Decree of 4/16 April 1833 On the Naval and Merchant Flags of the Kingdom

The Naval Flag (l'enseigne) of the Kingdom of Greece shall be as the attached design (unfortunately missing), it shall have five blue and four white horizontal stripes of equal width so arranged that the top and bottom stripes are blue and those in between alternately white and blue. In the upper hoist canton shall appear the emblem of our state, said emblem to occupy one-third of flag length and cover the topmost five stripes.

The pendant (la flamme banderolle) shall be blue, and shall bear a small blue cross in the upper corner.

The Royal Standard for use on Boats (l'étendard) shall be a white equilateral cross on a blue field, and shall bear the blue and white rhomboidal* stripes of Our Ancestral House in its centre.
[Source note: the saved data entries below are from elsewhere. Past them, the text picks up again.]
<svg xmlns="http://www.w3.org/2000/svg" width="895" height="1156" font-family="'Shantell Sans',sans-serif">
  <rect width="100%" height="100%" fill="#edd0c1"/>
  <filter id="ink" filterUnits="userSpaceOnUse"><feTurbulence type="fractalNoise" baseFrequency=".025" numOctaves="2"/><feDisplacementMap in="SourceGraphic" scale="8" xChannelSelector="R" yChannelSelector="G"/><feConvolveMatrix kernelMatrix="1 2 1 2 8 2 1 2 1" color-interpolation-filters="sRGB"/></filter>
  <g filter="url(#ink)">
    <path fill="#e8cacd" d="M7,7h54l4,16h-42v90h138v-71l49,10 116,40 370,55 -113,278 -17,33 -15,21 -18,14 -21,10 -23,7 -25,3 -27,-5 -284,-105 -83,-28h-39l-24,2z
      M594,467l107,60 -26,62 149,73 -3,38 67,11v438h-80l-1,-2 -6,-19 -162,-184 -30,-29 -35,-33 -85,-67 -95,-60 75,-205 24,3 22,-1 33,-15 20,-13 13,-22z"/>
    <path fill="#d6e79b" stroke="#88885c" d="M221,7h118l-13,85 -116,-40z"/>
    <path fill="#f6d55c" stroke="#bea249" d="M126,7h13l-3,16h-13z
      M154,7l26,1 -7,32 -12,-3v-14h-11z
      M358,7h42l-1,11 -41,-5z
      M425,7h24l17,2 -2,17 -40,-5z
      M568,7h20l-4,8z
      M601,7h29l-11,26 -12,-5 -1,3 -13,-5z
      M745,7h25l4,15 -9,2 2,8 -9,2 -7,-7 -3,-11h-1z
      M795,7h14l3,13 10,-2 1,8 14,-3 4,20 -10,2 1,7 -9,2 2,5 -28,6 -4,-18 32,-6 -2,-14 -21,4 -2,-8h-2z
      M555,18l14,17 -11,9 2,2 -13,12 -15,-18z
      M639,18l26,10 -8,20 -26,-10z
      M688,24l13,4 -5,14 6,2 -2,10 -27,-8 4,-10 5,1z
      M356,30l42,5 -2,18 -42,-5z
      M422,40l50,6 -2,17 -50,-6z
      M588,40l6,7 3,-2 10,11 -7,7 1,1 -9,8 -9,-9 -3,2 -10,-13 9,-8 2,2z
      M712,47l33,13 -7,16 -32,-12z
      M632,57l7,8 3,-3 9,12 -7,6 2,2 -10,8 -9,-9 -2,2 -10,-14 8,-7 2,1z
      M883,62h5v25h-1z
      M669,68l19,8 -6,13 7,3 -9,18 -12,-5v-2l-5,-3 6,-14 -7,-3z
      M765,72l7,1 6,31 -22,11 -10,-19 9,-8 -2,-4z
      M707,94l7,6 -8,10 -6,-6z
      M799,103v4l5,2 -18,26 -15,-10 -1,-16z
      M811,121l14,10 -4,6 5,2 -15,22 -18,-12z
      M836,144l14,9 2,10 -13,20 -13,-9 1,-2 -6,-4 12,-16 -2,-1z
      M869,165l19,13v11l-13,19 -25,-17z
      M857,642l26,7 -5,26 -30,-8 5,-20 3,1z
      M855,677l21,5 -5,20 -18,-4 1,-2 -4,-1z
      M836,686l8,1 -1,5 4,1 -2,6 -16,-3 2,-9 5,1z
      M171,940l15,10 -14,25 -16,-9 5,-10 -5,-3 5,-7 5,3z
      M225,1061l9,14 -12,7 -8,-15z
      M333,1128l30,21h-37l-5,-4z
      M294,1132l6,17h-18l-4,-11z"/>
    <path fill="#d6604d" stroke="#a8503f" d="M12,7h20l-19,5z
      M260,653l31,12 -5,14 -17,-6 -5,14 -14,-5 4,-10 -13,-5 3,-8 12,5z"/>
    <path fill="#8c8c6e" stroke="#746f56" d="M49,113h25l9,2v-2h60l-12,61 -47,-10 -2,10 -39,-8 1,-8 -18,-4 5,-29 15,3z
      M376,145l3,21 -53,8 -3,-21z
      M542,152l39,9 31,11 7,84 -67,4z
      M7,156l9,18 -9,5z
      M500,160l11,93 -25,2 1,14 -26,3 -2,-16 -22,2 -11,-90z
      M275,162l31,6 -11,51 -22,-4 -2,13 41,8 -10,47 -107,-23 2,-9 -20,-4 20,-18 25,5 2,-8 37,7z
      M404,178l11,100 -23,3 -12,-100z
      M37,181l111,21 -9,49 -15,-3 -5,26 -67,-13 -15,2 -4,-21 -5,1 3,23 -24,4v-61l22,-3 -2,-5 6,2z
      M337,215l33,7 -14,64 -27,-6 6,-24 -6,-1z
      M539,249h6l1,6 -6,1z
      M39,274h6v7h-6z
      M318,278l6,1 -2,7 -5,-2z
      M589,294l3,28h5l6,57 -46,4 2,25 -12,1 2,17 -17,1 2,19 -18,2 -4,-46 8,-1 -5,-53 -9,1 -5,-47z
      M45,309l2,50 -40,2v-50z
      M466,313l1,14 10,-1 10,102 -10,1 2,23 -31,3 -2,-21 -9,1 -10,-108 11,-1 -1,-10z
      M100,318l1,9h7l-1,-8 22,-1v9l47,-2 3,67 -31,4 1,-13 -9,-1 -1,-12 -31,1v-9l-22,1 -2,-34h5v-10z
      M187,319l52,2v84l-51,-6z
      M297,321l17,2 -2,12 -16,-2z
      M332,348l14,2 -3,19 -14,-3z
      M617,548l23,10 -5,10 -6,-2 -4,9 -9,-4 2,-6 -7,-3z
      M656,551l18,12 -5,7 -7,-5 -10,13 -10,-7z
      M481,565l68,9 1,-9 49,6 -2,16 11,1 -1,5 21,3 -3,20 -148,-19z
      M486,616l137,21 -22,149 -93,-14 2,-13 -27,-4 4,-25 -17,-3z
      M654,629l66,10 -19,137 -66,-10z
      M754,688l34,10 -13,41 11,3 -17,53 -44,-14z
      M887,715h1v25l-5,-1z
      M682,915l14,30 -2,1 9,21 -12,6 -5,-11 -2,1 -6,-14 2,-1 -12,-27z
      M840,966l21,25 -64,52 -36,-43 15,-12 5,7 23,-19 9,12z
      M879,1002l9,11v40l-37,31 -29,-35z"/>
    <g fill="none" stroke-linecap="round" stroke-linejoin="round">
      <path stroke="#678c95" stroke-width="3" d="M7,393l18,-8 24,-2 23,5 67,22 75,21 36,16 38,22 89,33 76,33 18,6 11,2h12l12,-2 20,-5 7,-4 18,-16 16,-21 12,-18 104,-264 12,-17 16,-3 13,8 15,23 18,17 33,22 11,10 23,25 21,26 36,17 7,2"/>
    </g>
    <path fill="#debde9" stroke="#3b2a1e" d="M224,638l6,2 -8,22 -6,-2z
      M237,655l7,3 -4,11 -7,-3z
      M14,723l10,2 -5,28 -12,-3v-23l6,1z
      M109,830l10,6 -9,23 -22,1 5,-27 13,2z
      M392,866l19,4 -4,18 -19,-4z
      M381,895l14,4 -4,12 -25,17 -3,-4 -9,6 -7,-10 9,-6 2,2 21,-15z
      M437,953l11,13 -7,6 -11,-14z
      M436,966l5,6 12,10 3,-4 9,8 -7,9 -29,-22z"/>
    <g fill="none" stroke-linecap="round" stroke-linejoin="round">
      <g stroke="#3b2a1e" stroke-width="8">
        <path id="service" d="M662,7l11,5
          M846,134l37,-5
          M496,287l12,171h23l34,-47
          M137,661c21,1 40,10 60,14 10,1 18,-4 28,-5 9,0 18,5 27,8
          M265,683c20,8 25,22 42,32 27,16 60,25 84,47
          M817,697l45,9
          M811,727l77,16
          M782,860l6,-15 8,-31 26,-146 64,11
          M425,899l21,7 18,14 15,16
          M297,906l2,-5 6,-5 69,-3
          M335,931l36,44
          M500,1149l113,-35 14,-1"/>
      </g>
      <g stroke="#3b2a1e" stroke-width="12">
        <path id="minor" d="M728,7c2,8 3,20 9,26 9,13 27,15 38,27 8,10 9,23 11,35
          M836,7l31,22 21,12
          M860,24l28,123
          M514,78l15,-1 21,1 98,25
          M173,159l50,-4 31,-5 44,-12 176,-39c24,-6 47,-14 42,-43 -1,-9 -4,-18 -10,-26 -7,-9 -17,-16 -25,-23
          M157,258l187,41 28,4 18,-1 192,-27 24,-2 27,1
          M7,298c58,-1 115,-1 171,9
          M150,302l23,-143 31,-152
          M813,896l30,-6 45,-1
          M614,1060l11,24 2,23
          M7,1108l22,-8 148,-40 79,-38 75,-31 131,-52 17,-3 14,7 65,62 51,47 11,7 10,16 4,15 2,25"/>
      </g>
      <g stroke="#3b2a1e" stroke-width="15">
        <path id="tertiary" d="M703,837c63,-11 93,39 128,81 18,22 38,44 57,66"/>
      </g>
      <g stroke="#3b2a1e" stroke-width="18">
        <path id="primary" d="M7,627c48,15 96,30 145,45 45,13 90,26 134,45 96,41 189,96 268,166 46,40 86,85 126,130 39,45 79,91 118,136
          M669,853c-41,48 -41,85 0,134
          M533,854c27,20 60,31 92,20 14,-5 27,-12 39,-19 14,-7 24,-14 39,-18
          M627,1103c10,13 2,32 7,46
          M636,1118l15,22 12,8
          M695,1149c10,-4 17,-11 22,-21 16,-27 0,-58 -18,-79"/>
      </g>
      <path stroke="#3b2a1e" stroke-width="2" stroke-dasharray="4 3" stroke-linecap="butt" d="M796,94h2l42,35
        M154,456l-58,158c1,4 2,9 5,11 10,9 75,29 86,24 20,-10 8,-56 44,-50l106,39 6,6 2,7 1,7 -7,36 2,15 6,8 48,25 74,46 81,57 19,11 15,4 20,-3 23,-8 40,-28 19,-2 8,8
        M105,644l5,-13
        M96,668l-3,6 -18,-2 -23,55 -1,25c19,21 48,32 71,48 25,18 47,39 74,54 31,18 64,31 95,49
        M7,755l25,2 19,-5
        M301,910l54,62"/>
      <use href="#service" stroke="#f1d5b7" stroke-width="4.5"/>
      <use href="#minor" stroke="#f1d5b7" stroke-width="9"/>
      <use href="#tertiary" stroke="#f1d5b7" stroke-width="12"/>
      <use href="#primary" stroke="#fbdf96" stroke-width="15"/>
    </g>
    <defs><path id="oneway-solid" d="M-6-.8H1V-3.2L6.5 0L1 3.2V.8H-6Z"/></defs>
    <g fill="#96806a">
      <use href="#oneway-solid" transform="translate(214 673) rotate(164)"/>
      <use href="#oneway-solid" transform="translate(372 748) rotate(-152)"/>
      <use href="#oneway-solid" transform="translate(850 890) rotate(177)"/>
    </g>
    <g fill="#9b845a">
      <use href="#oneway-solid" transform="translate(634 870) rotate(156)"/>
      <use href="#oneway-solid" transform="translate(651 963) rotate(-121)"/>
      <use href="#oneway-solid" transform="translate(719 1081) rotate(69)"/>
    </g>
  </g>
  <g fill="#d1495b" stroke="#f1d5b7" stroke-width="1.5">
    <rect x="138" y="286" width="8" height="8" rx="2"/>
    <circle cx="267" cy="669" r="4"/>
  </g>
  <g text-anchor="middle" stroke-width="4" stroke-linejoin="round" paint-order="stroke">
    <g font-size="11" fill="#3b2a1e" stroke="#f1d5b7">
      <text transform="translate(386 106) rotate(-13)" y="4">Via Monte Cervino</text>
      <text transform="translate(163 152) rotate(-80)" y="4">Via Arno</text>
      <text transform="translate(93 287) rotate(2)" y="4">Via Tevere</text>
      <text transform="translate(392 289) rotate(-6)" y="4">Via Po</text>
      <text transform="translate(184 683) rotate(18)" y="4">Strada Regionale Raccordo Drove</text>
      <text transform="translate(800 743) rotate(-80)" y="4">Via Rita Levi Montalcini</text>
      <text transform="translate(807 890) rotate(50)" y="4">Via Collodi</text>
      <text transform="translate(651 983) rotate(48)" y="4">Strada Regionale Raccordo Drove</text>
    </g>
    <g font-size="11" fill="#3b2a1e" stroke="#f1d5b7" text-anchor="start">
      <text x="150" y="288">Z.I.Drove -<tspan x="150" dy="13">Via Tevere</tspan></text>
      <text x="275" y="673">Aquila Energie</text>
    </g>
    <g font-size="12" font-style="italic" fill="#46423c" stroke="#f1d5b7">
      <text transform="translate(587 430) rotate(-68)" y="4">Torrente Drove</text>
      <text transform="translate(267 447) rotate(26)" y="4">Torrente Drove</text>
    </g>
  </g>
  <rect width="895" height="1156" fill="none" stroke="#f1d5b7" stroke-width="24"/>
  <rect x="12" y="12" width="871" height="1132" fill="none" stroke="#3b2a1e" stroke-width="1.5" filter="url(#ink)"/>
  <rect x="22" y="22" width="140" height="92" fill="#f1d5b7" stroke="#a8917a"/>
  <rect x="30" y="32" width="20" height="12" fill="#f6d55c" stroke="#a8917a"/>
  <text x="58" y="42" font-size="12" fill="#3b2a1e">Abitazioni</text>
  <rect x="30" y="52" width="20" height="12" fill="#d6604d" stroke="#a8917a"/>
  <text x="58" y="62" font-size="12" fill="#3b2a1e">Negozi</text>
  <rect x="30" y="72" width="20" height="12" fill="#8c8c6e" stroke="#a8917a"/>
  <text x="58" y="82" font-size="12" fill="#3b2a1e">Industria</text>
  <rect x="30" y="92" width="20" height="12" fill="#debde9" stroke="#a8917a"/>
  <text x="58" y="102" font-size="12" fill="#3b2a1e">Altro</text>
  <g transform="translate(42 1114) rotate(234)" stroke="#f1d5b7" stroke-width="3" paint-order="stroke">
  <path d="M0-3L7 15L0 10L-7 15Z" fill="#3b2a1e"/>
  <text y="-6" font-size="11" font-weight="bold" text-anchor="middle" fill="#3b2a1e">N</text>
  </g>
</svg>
The merchant flag shall bear nine blue and white horizontal stripes in the same manner as the naval, but is without the emblem of our state. Also, it is forbidden for merchant ships to fly the pendant.

Two items of interest here (aside from the date). Firstly if made strictly according to law (and assuming proportions of 2:3) the canton of the Naval Ensign is not actually square; and secondly, this gives a merchant flag of nine stripes and no canton (which, if used at all, was certainly no longer in use in 1858).

Christopher Southworth, 20 March 2004

*The Bavarian lozenges are usually called "white and blue" and not "blue and white", which makes some difference.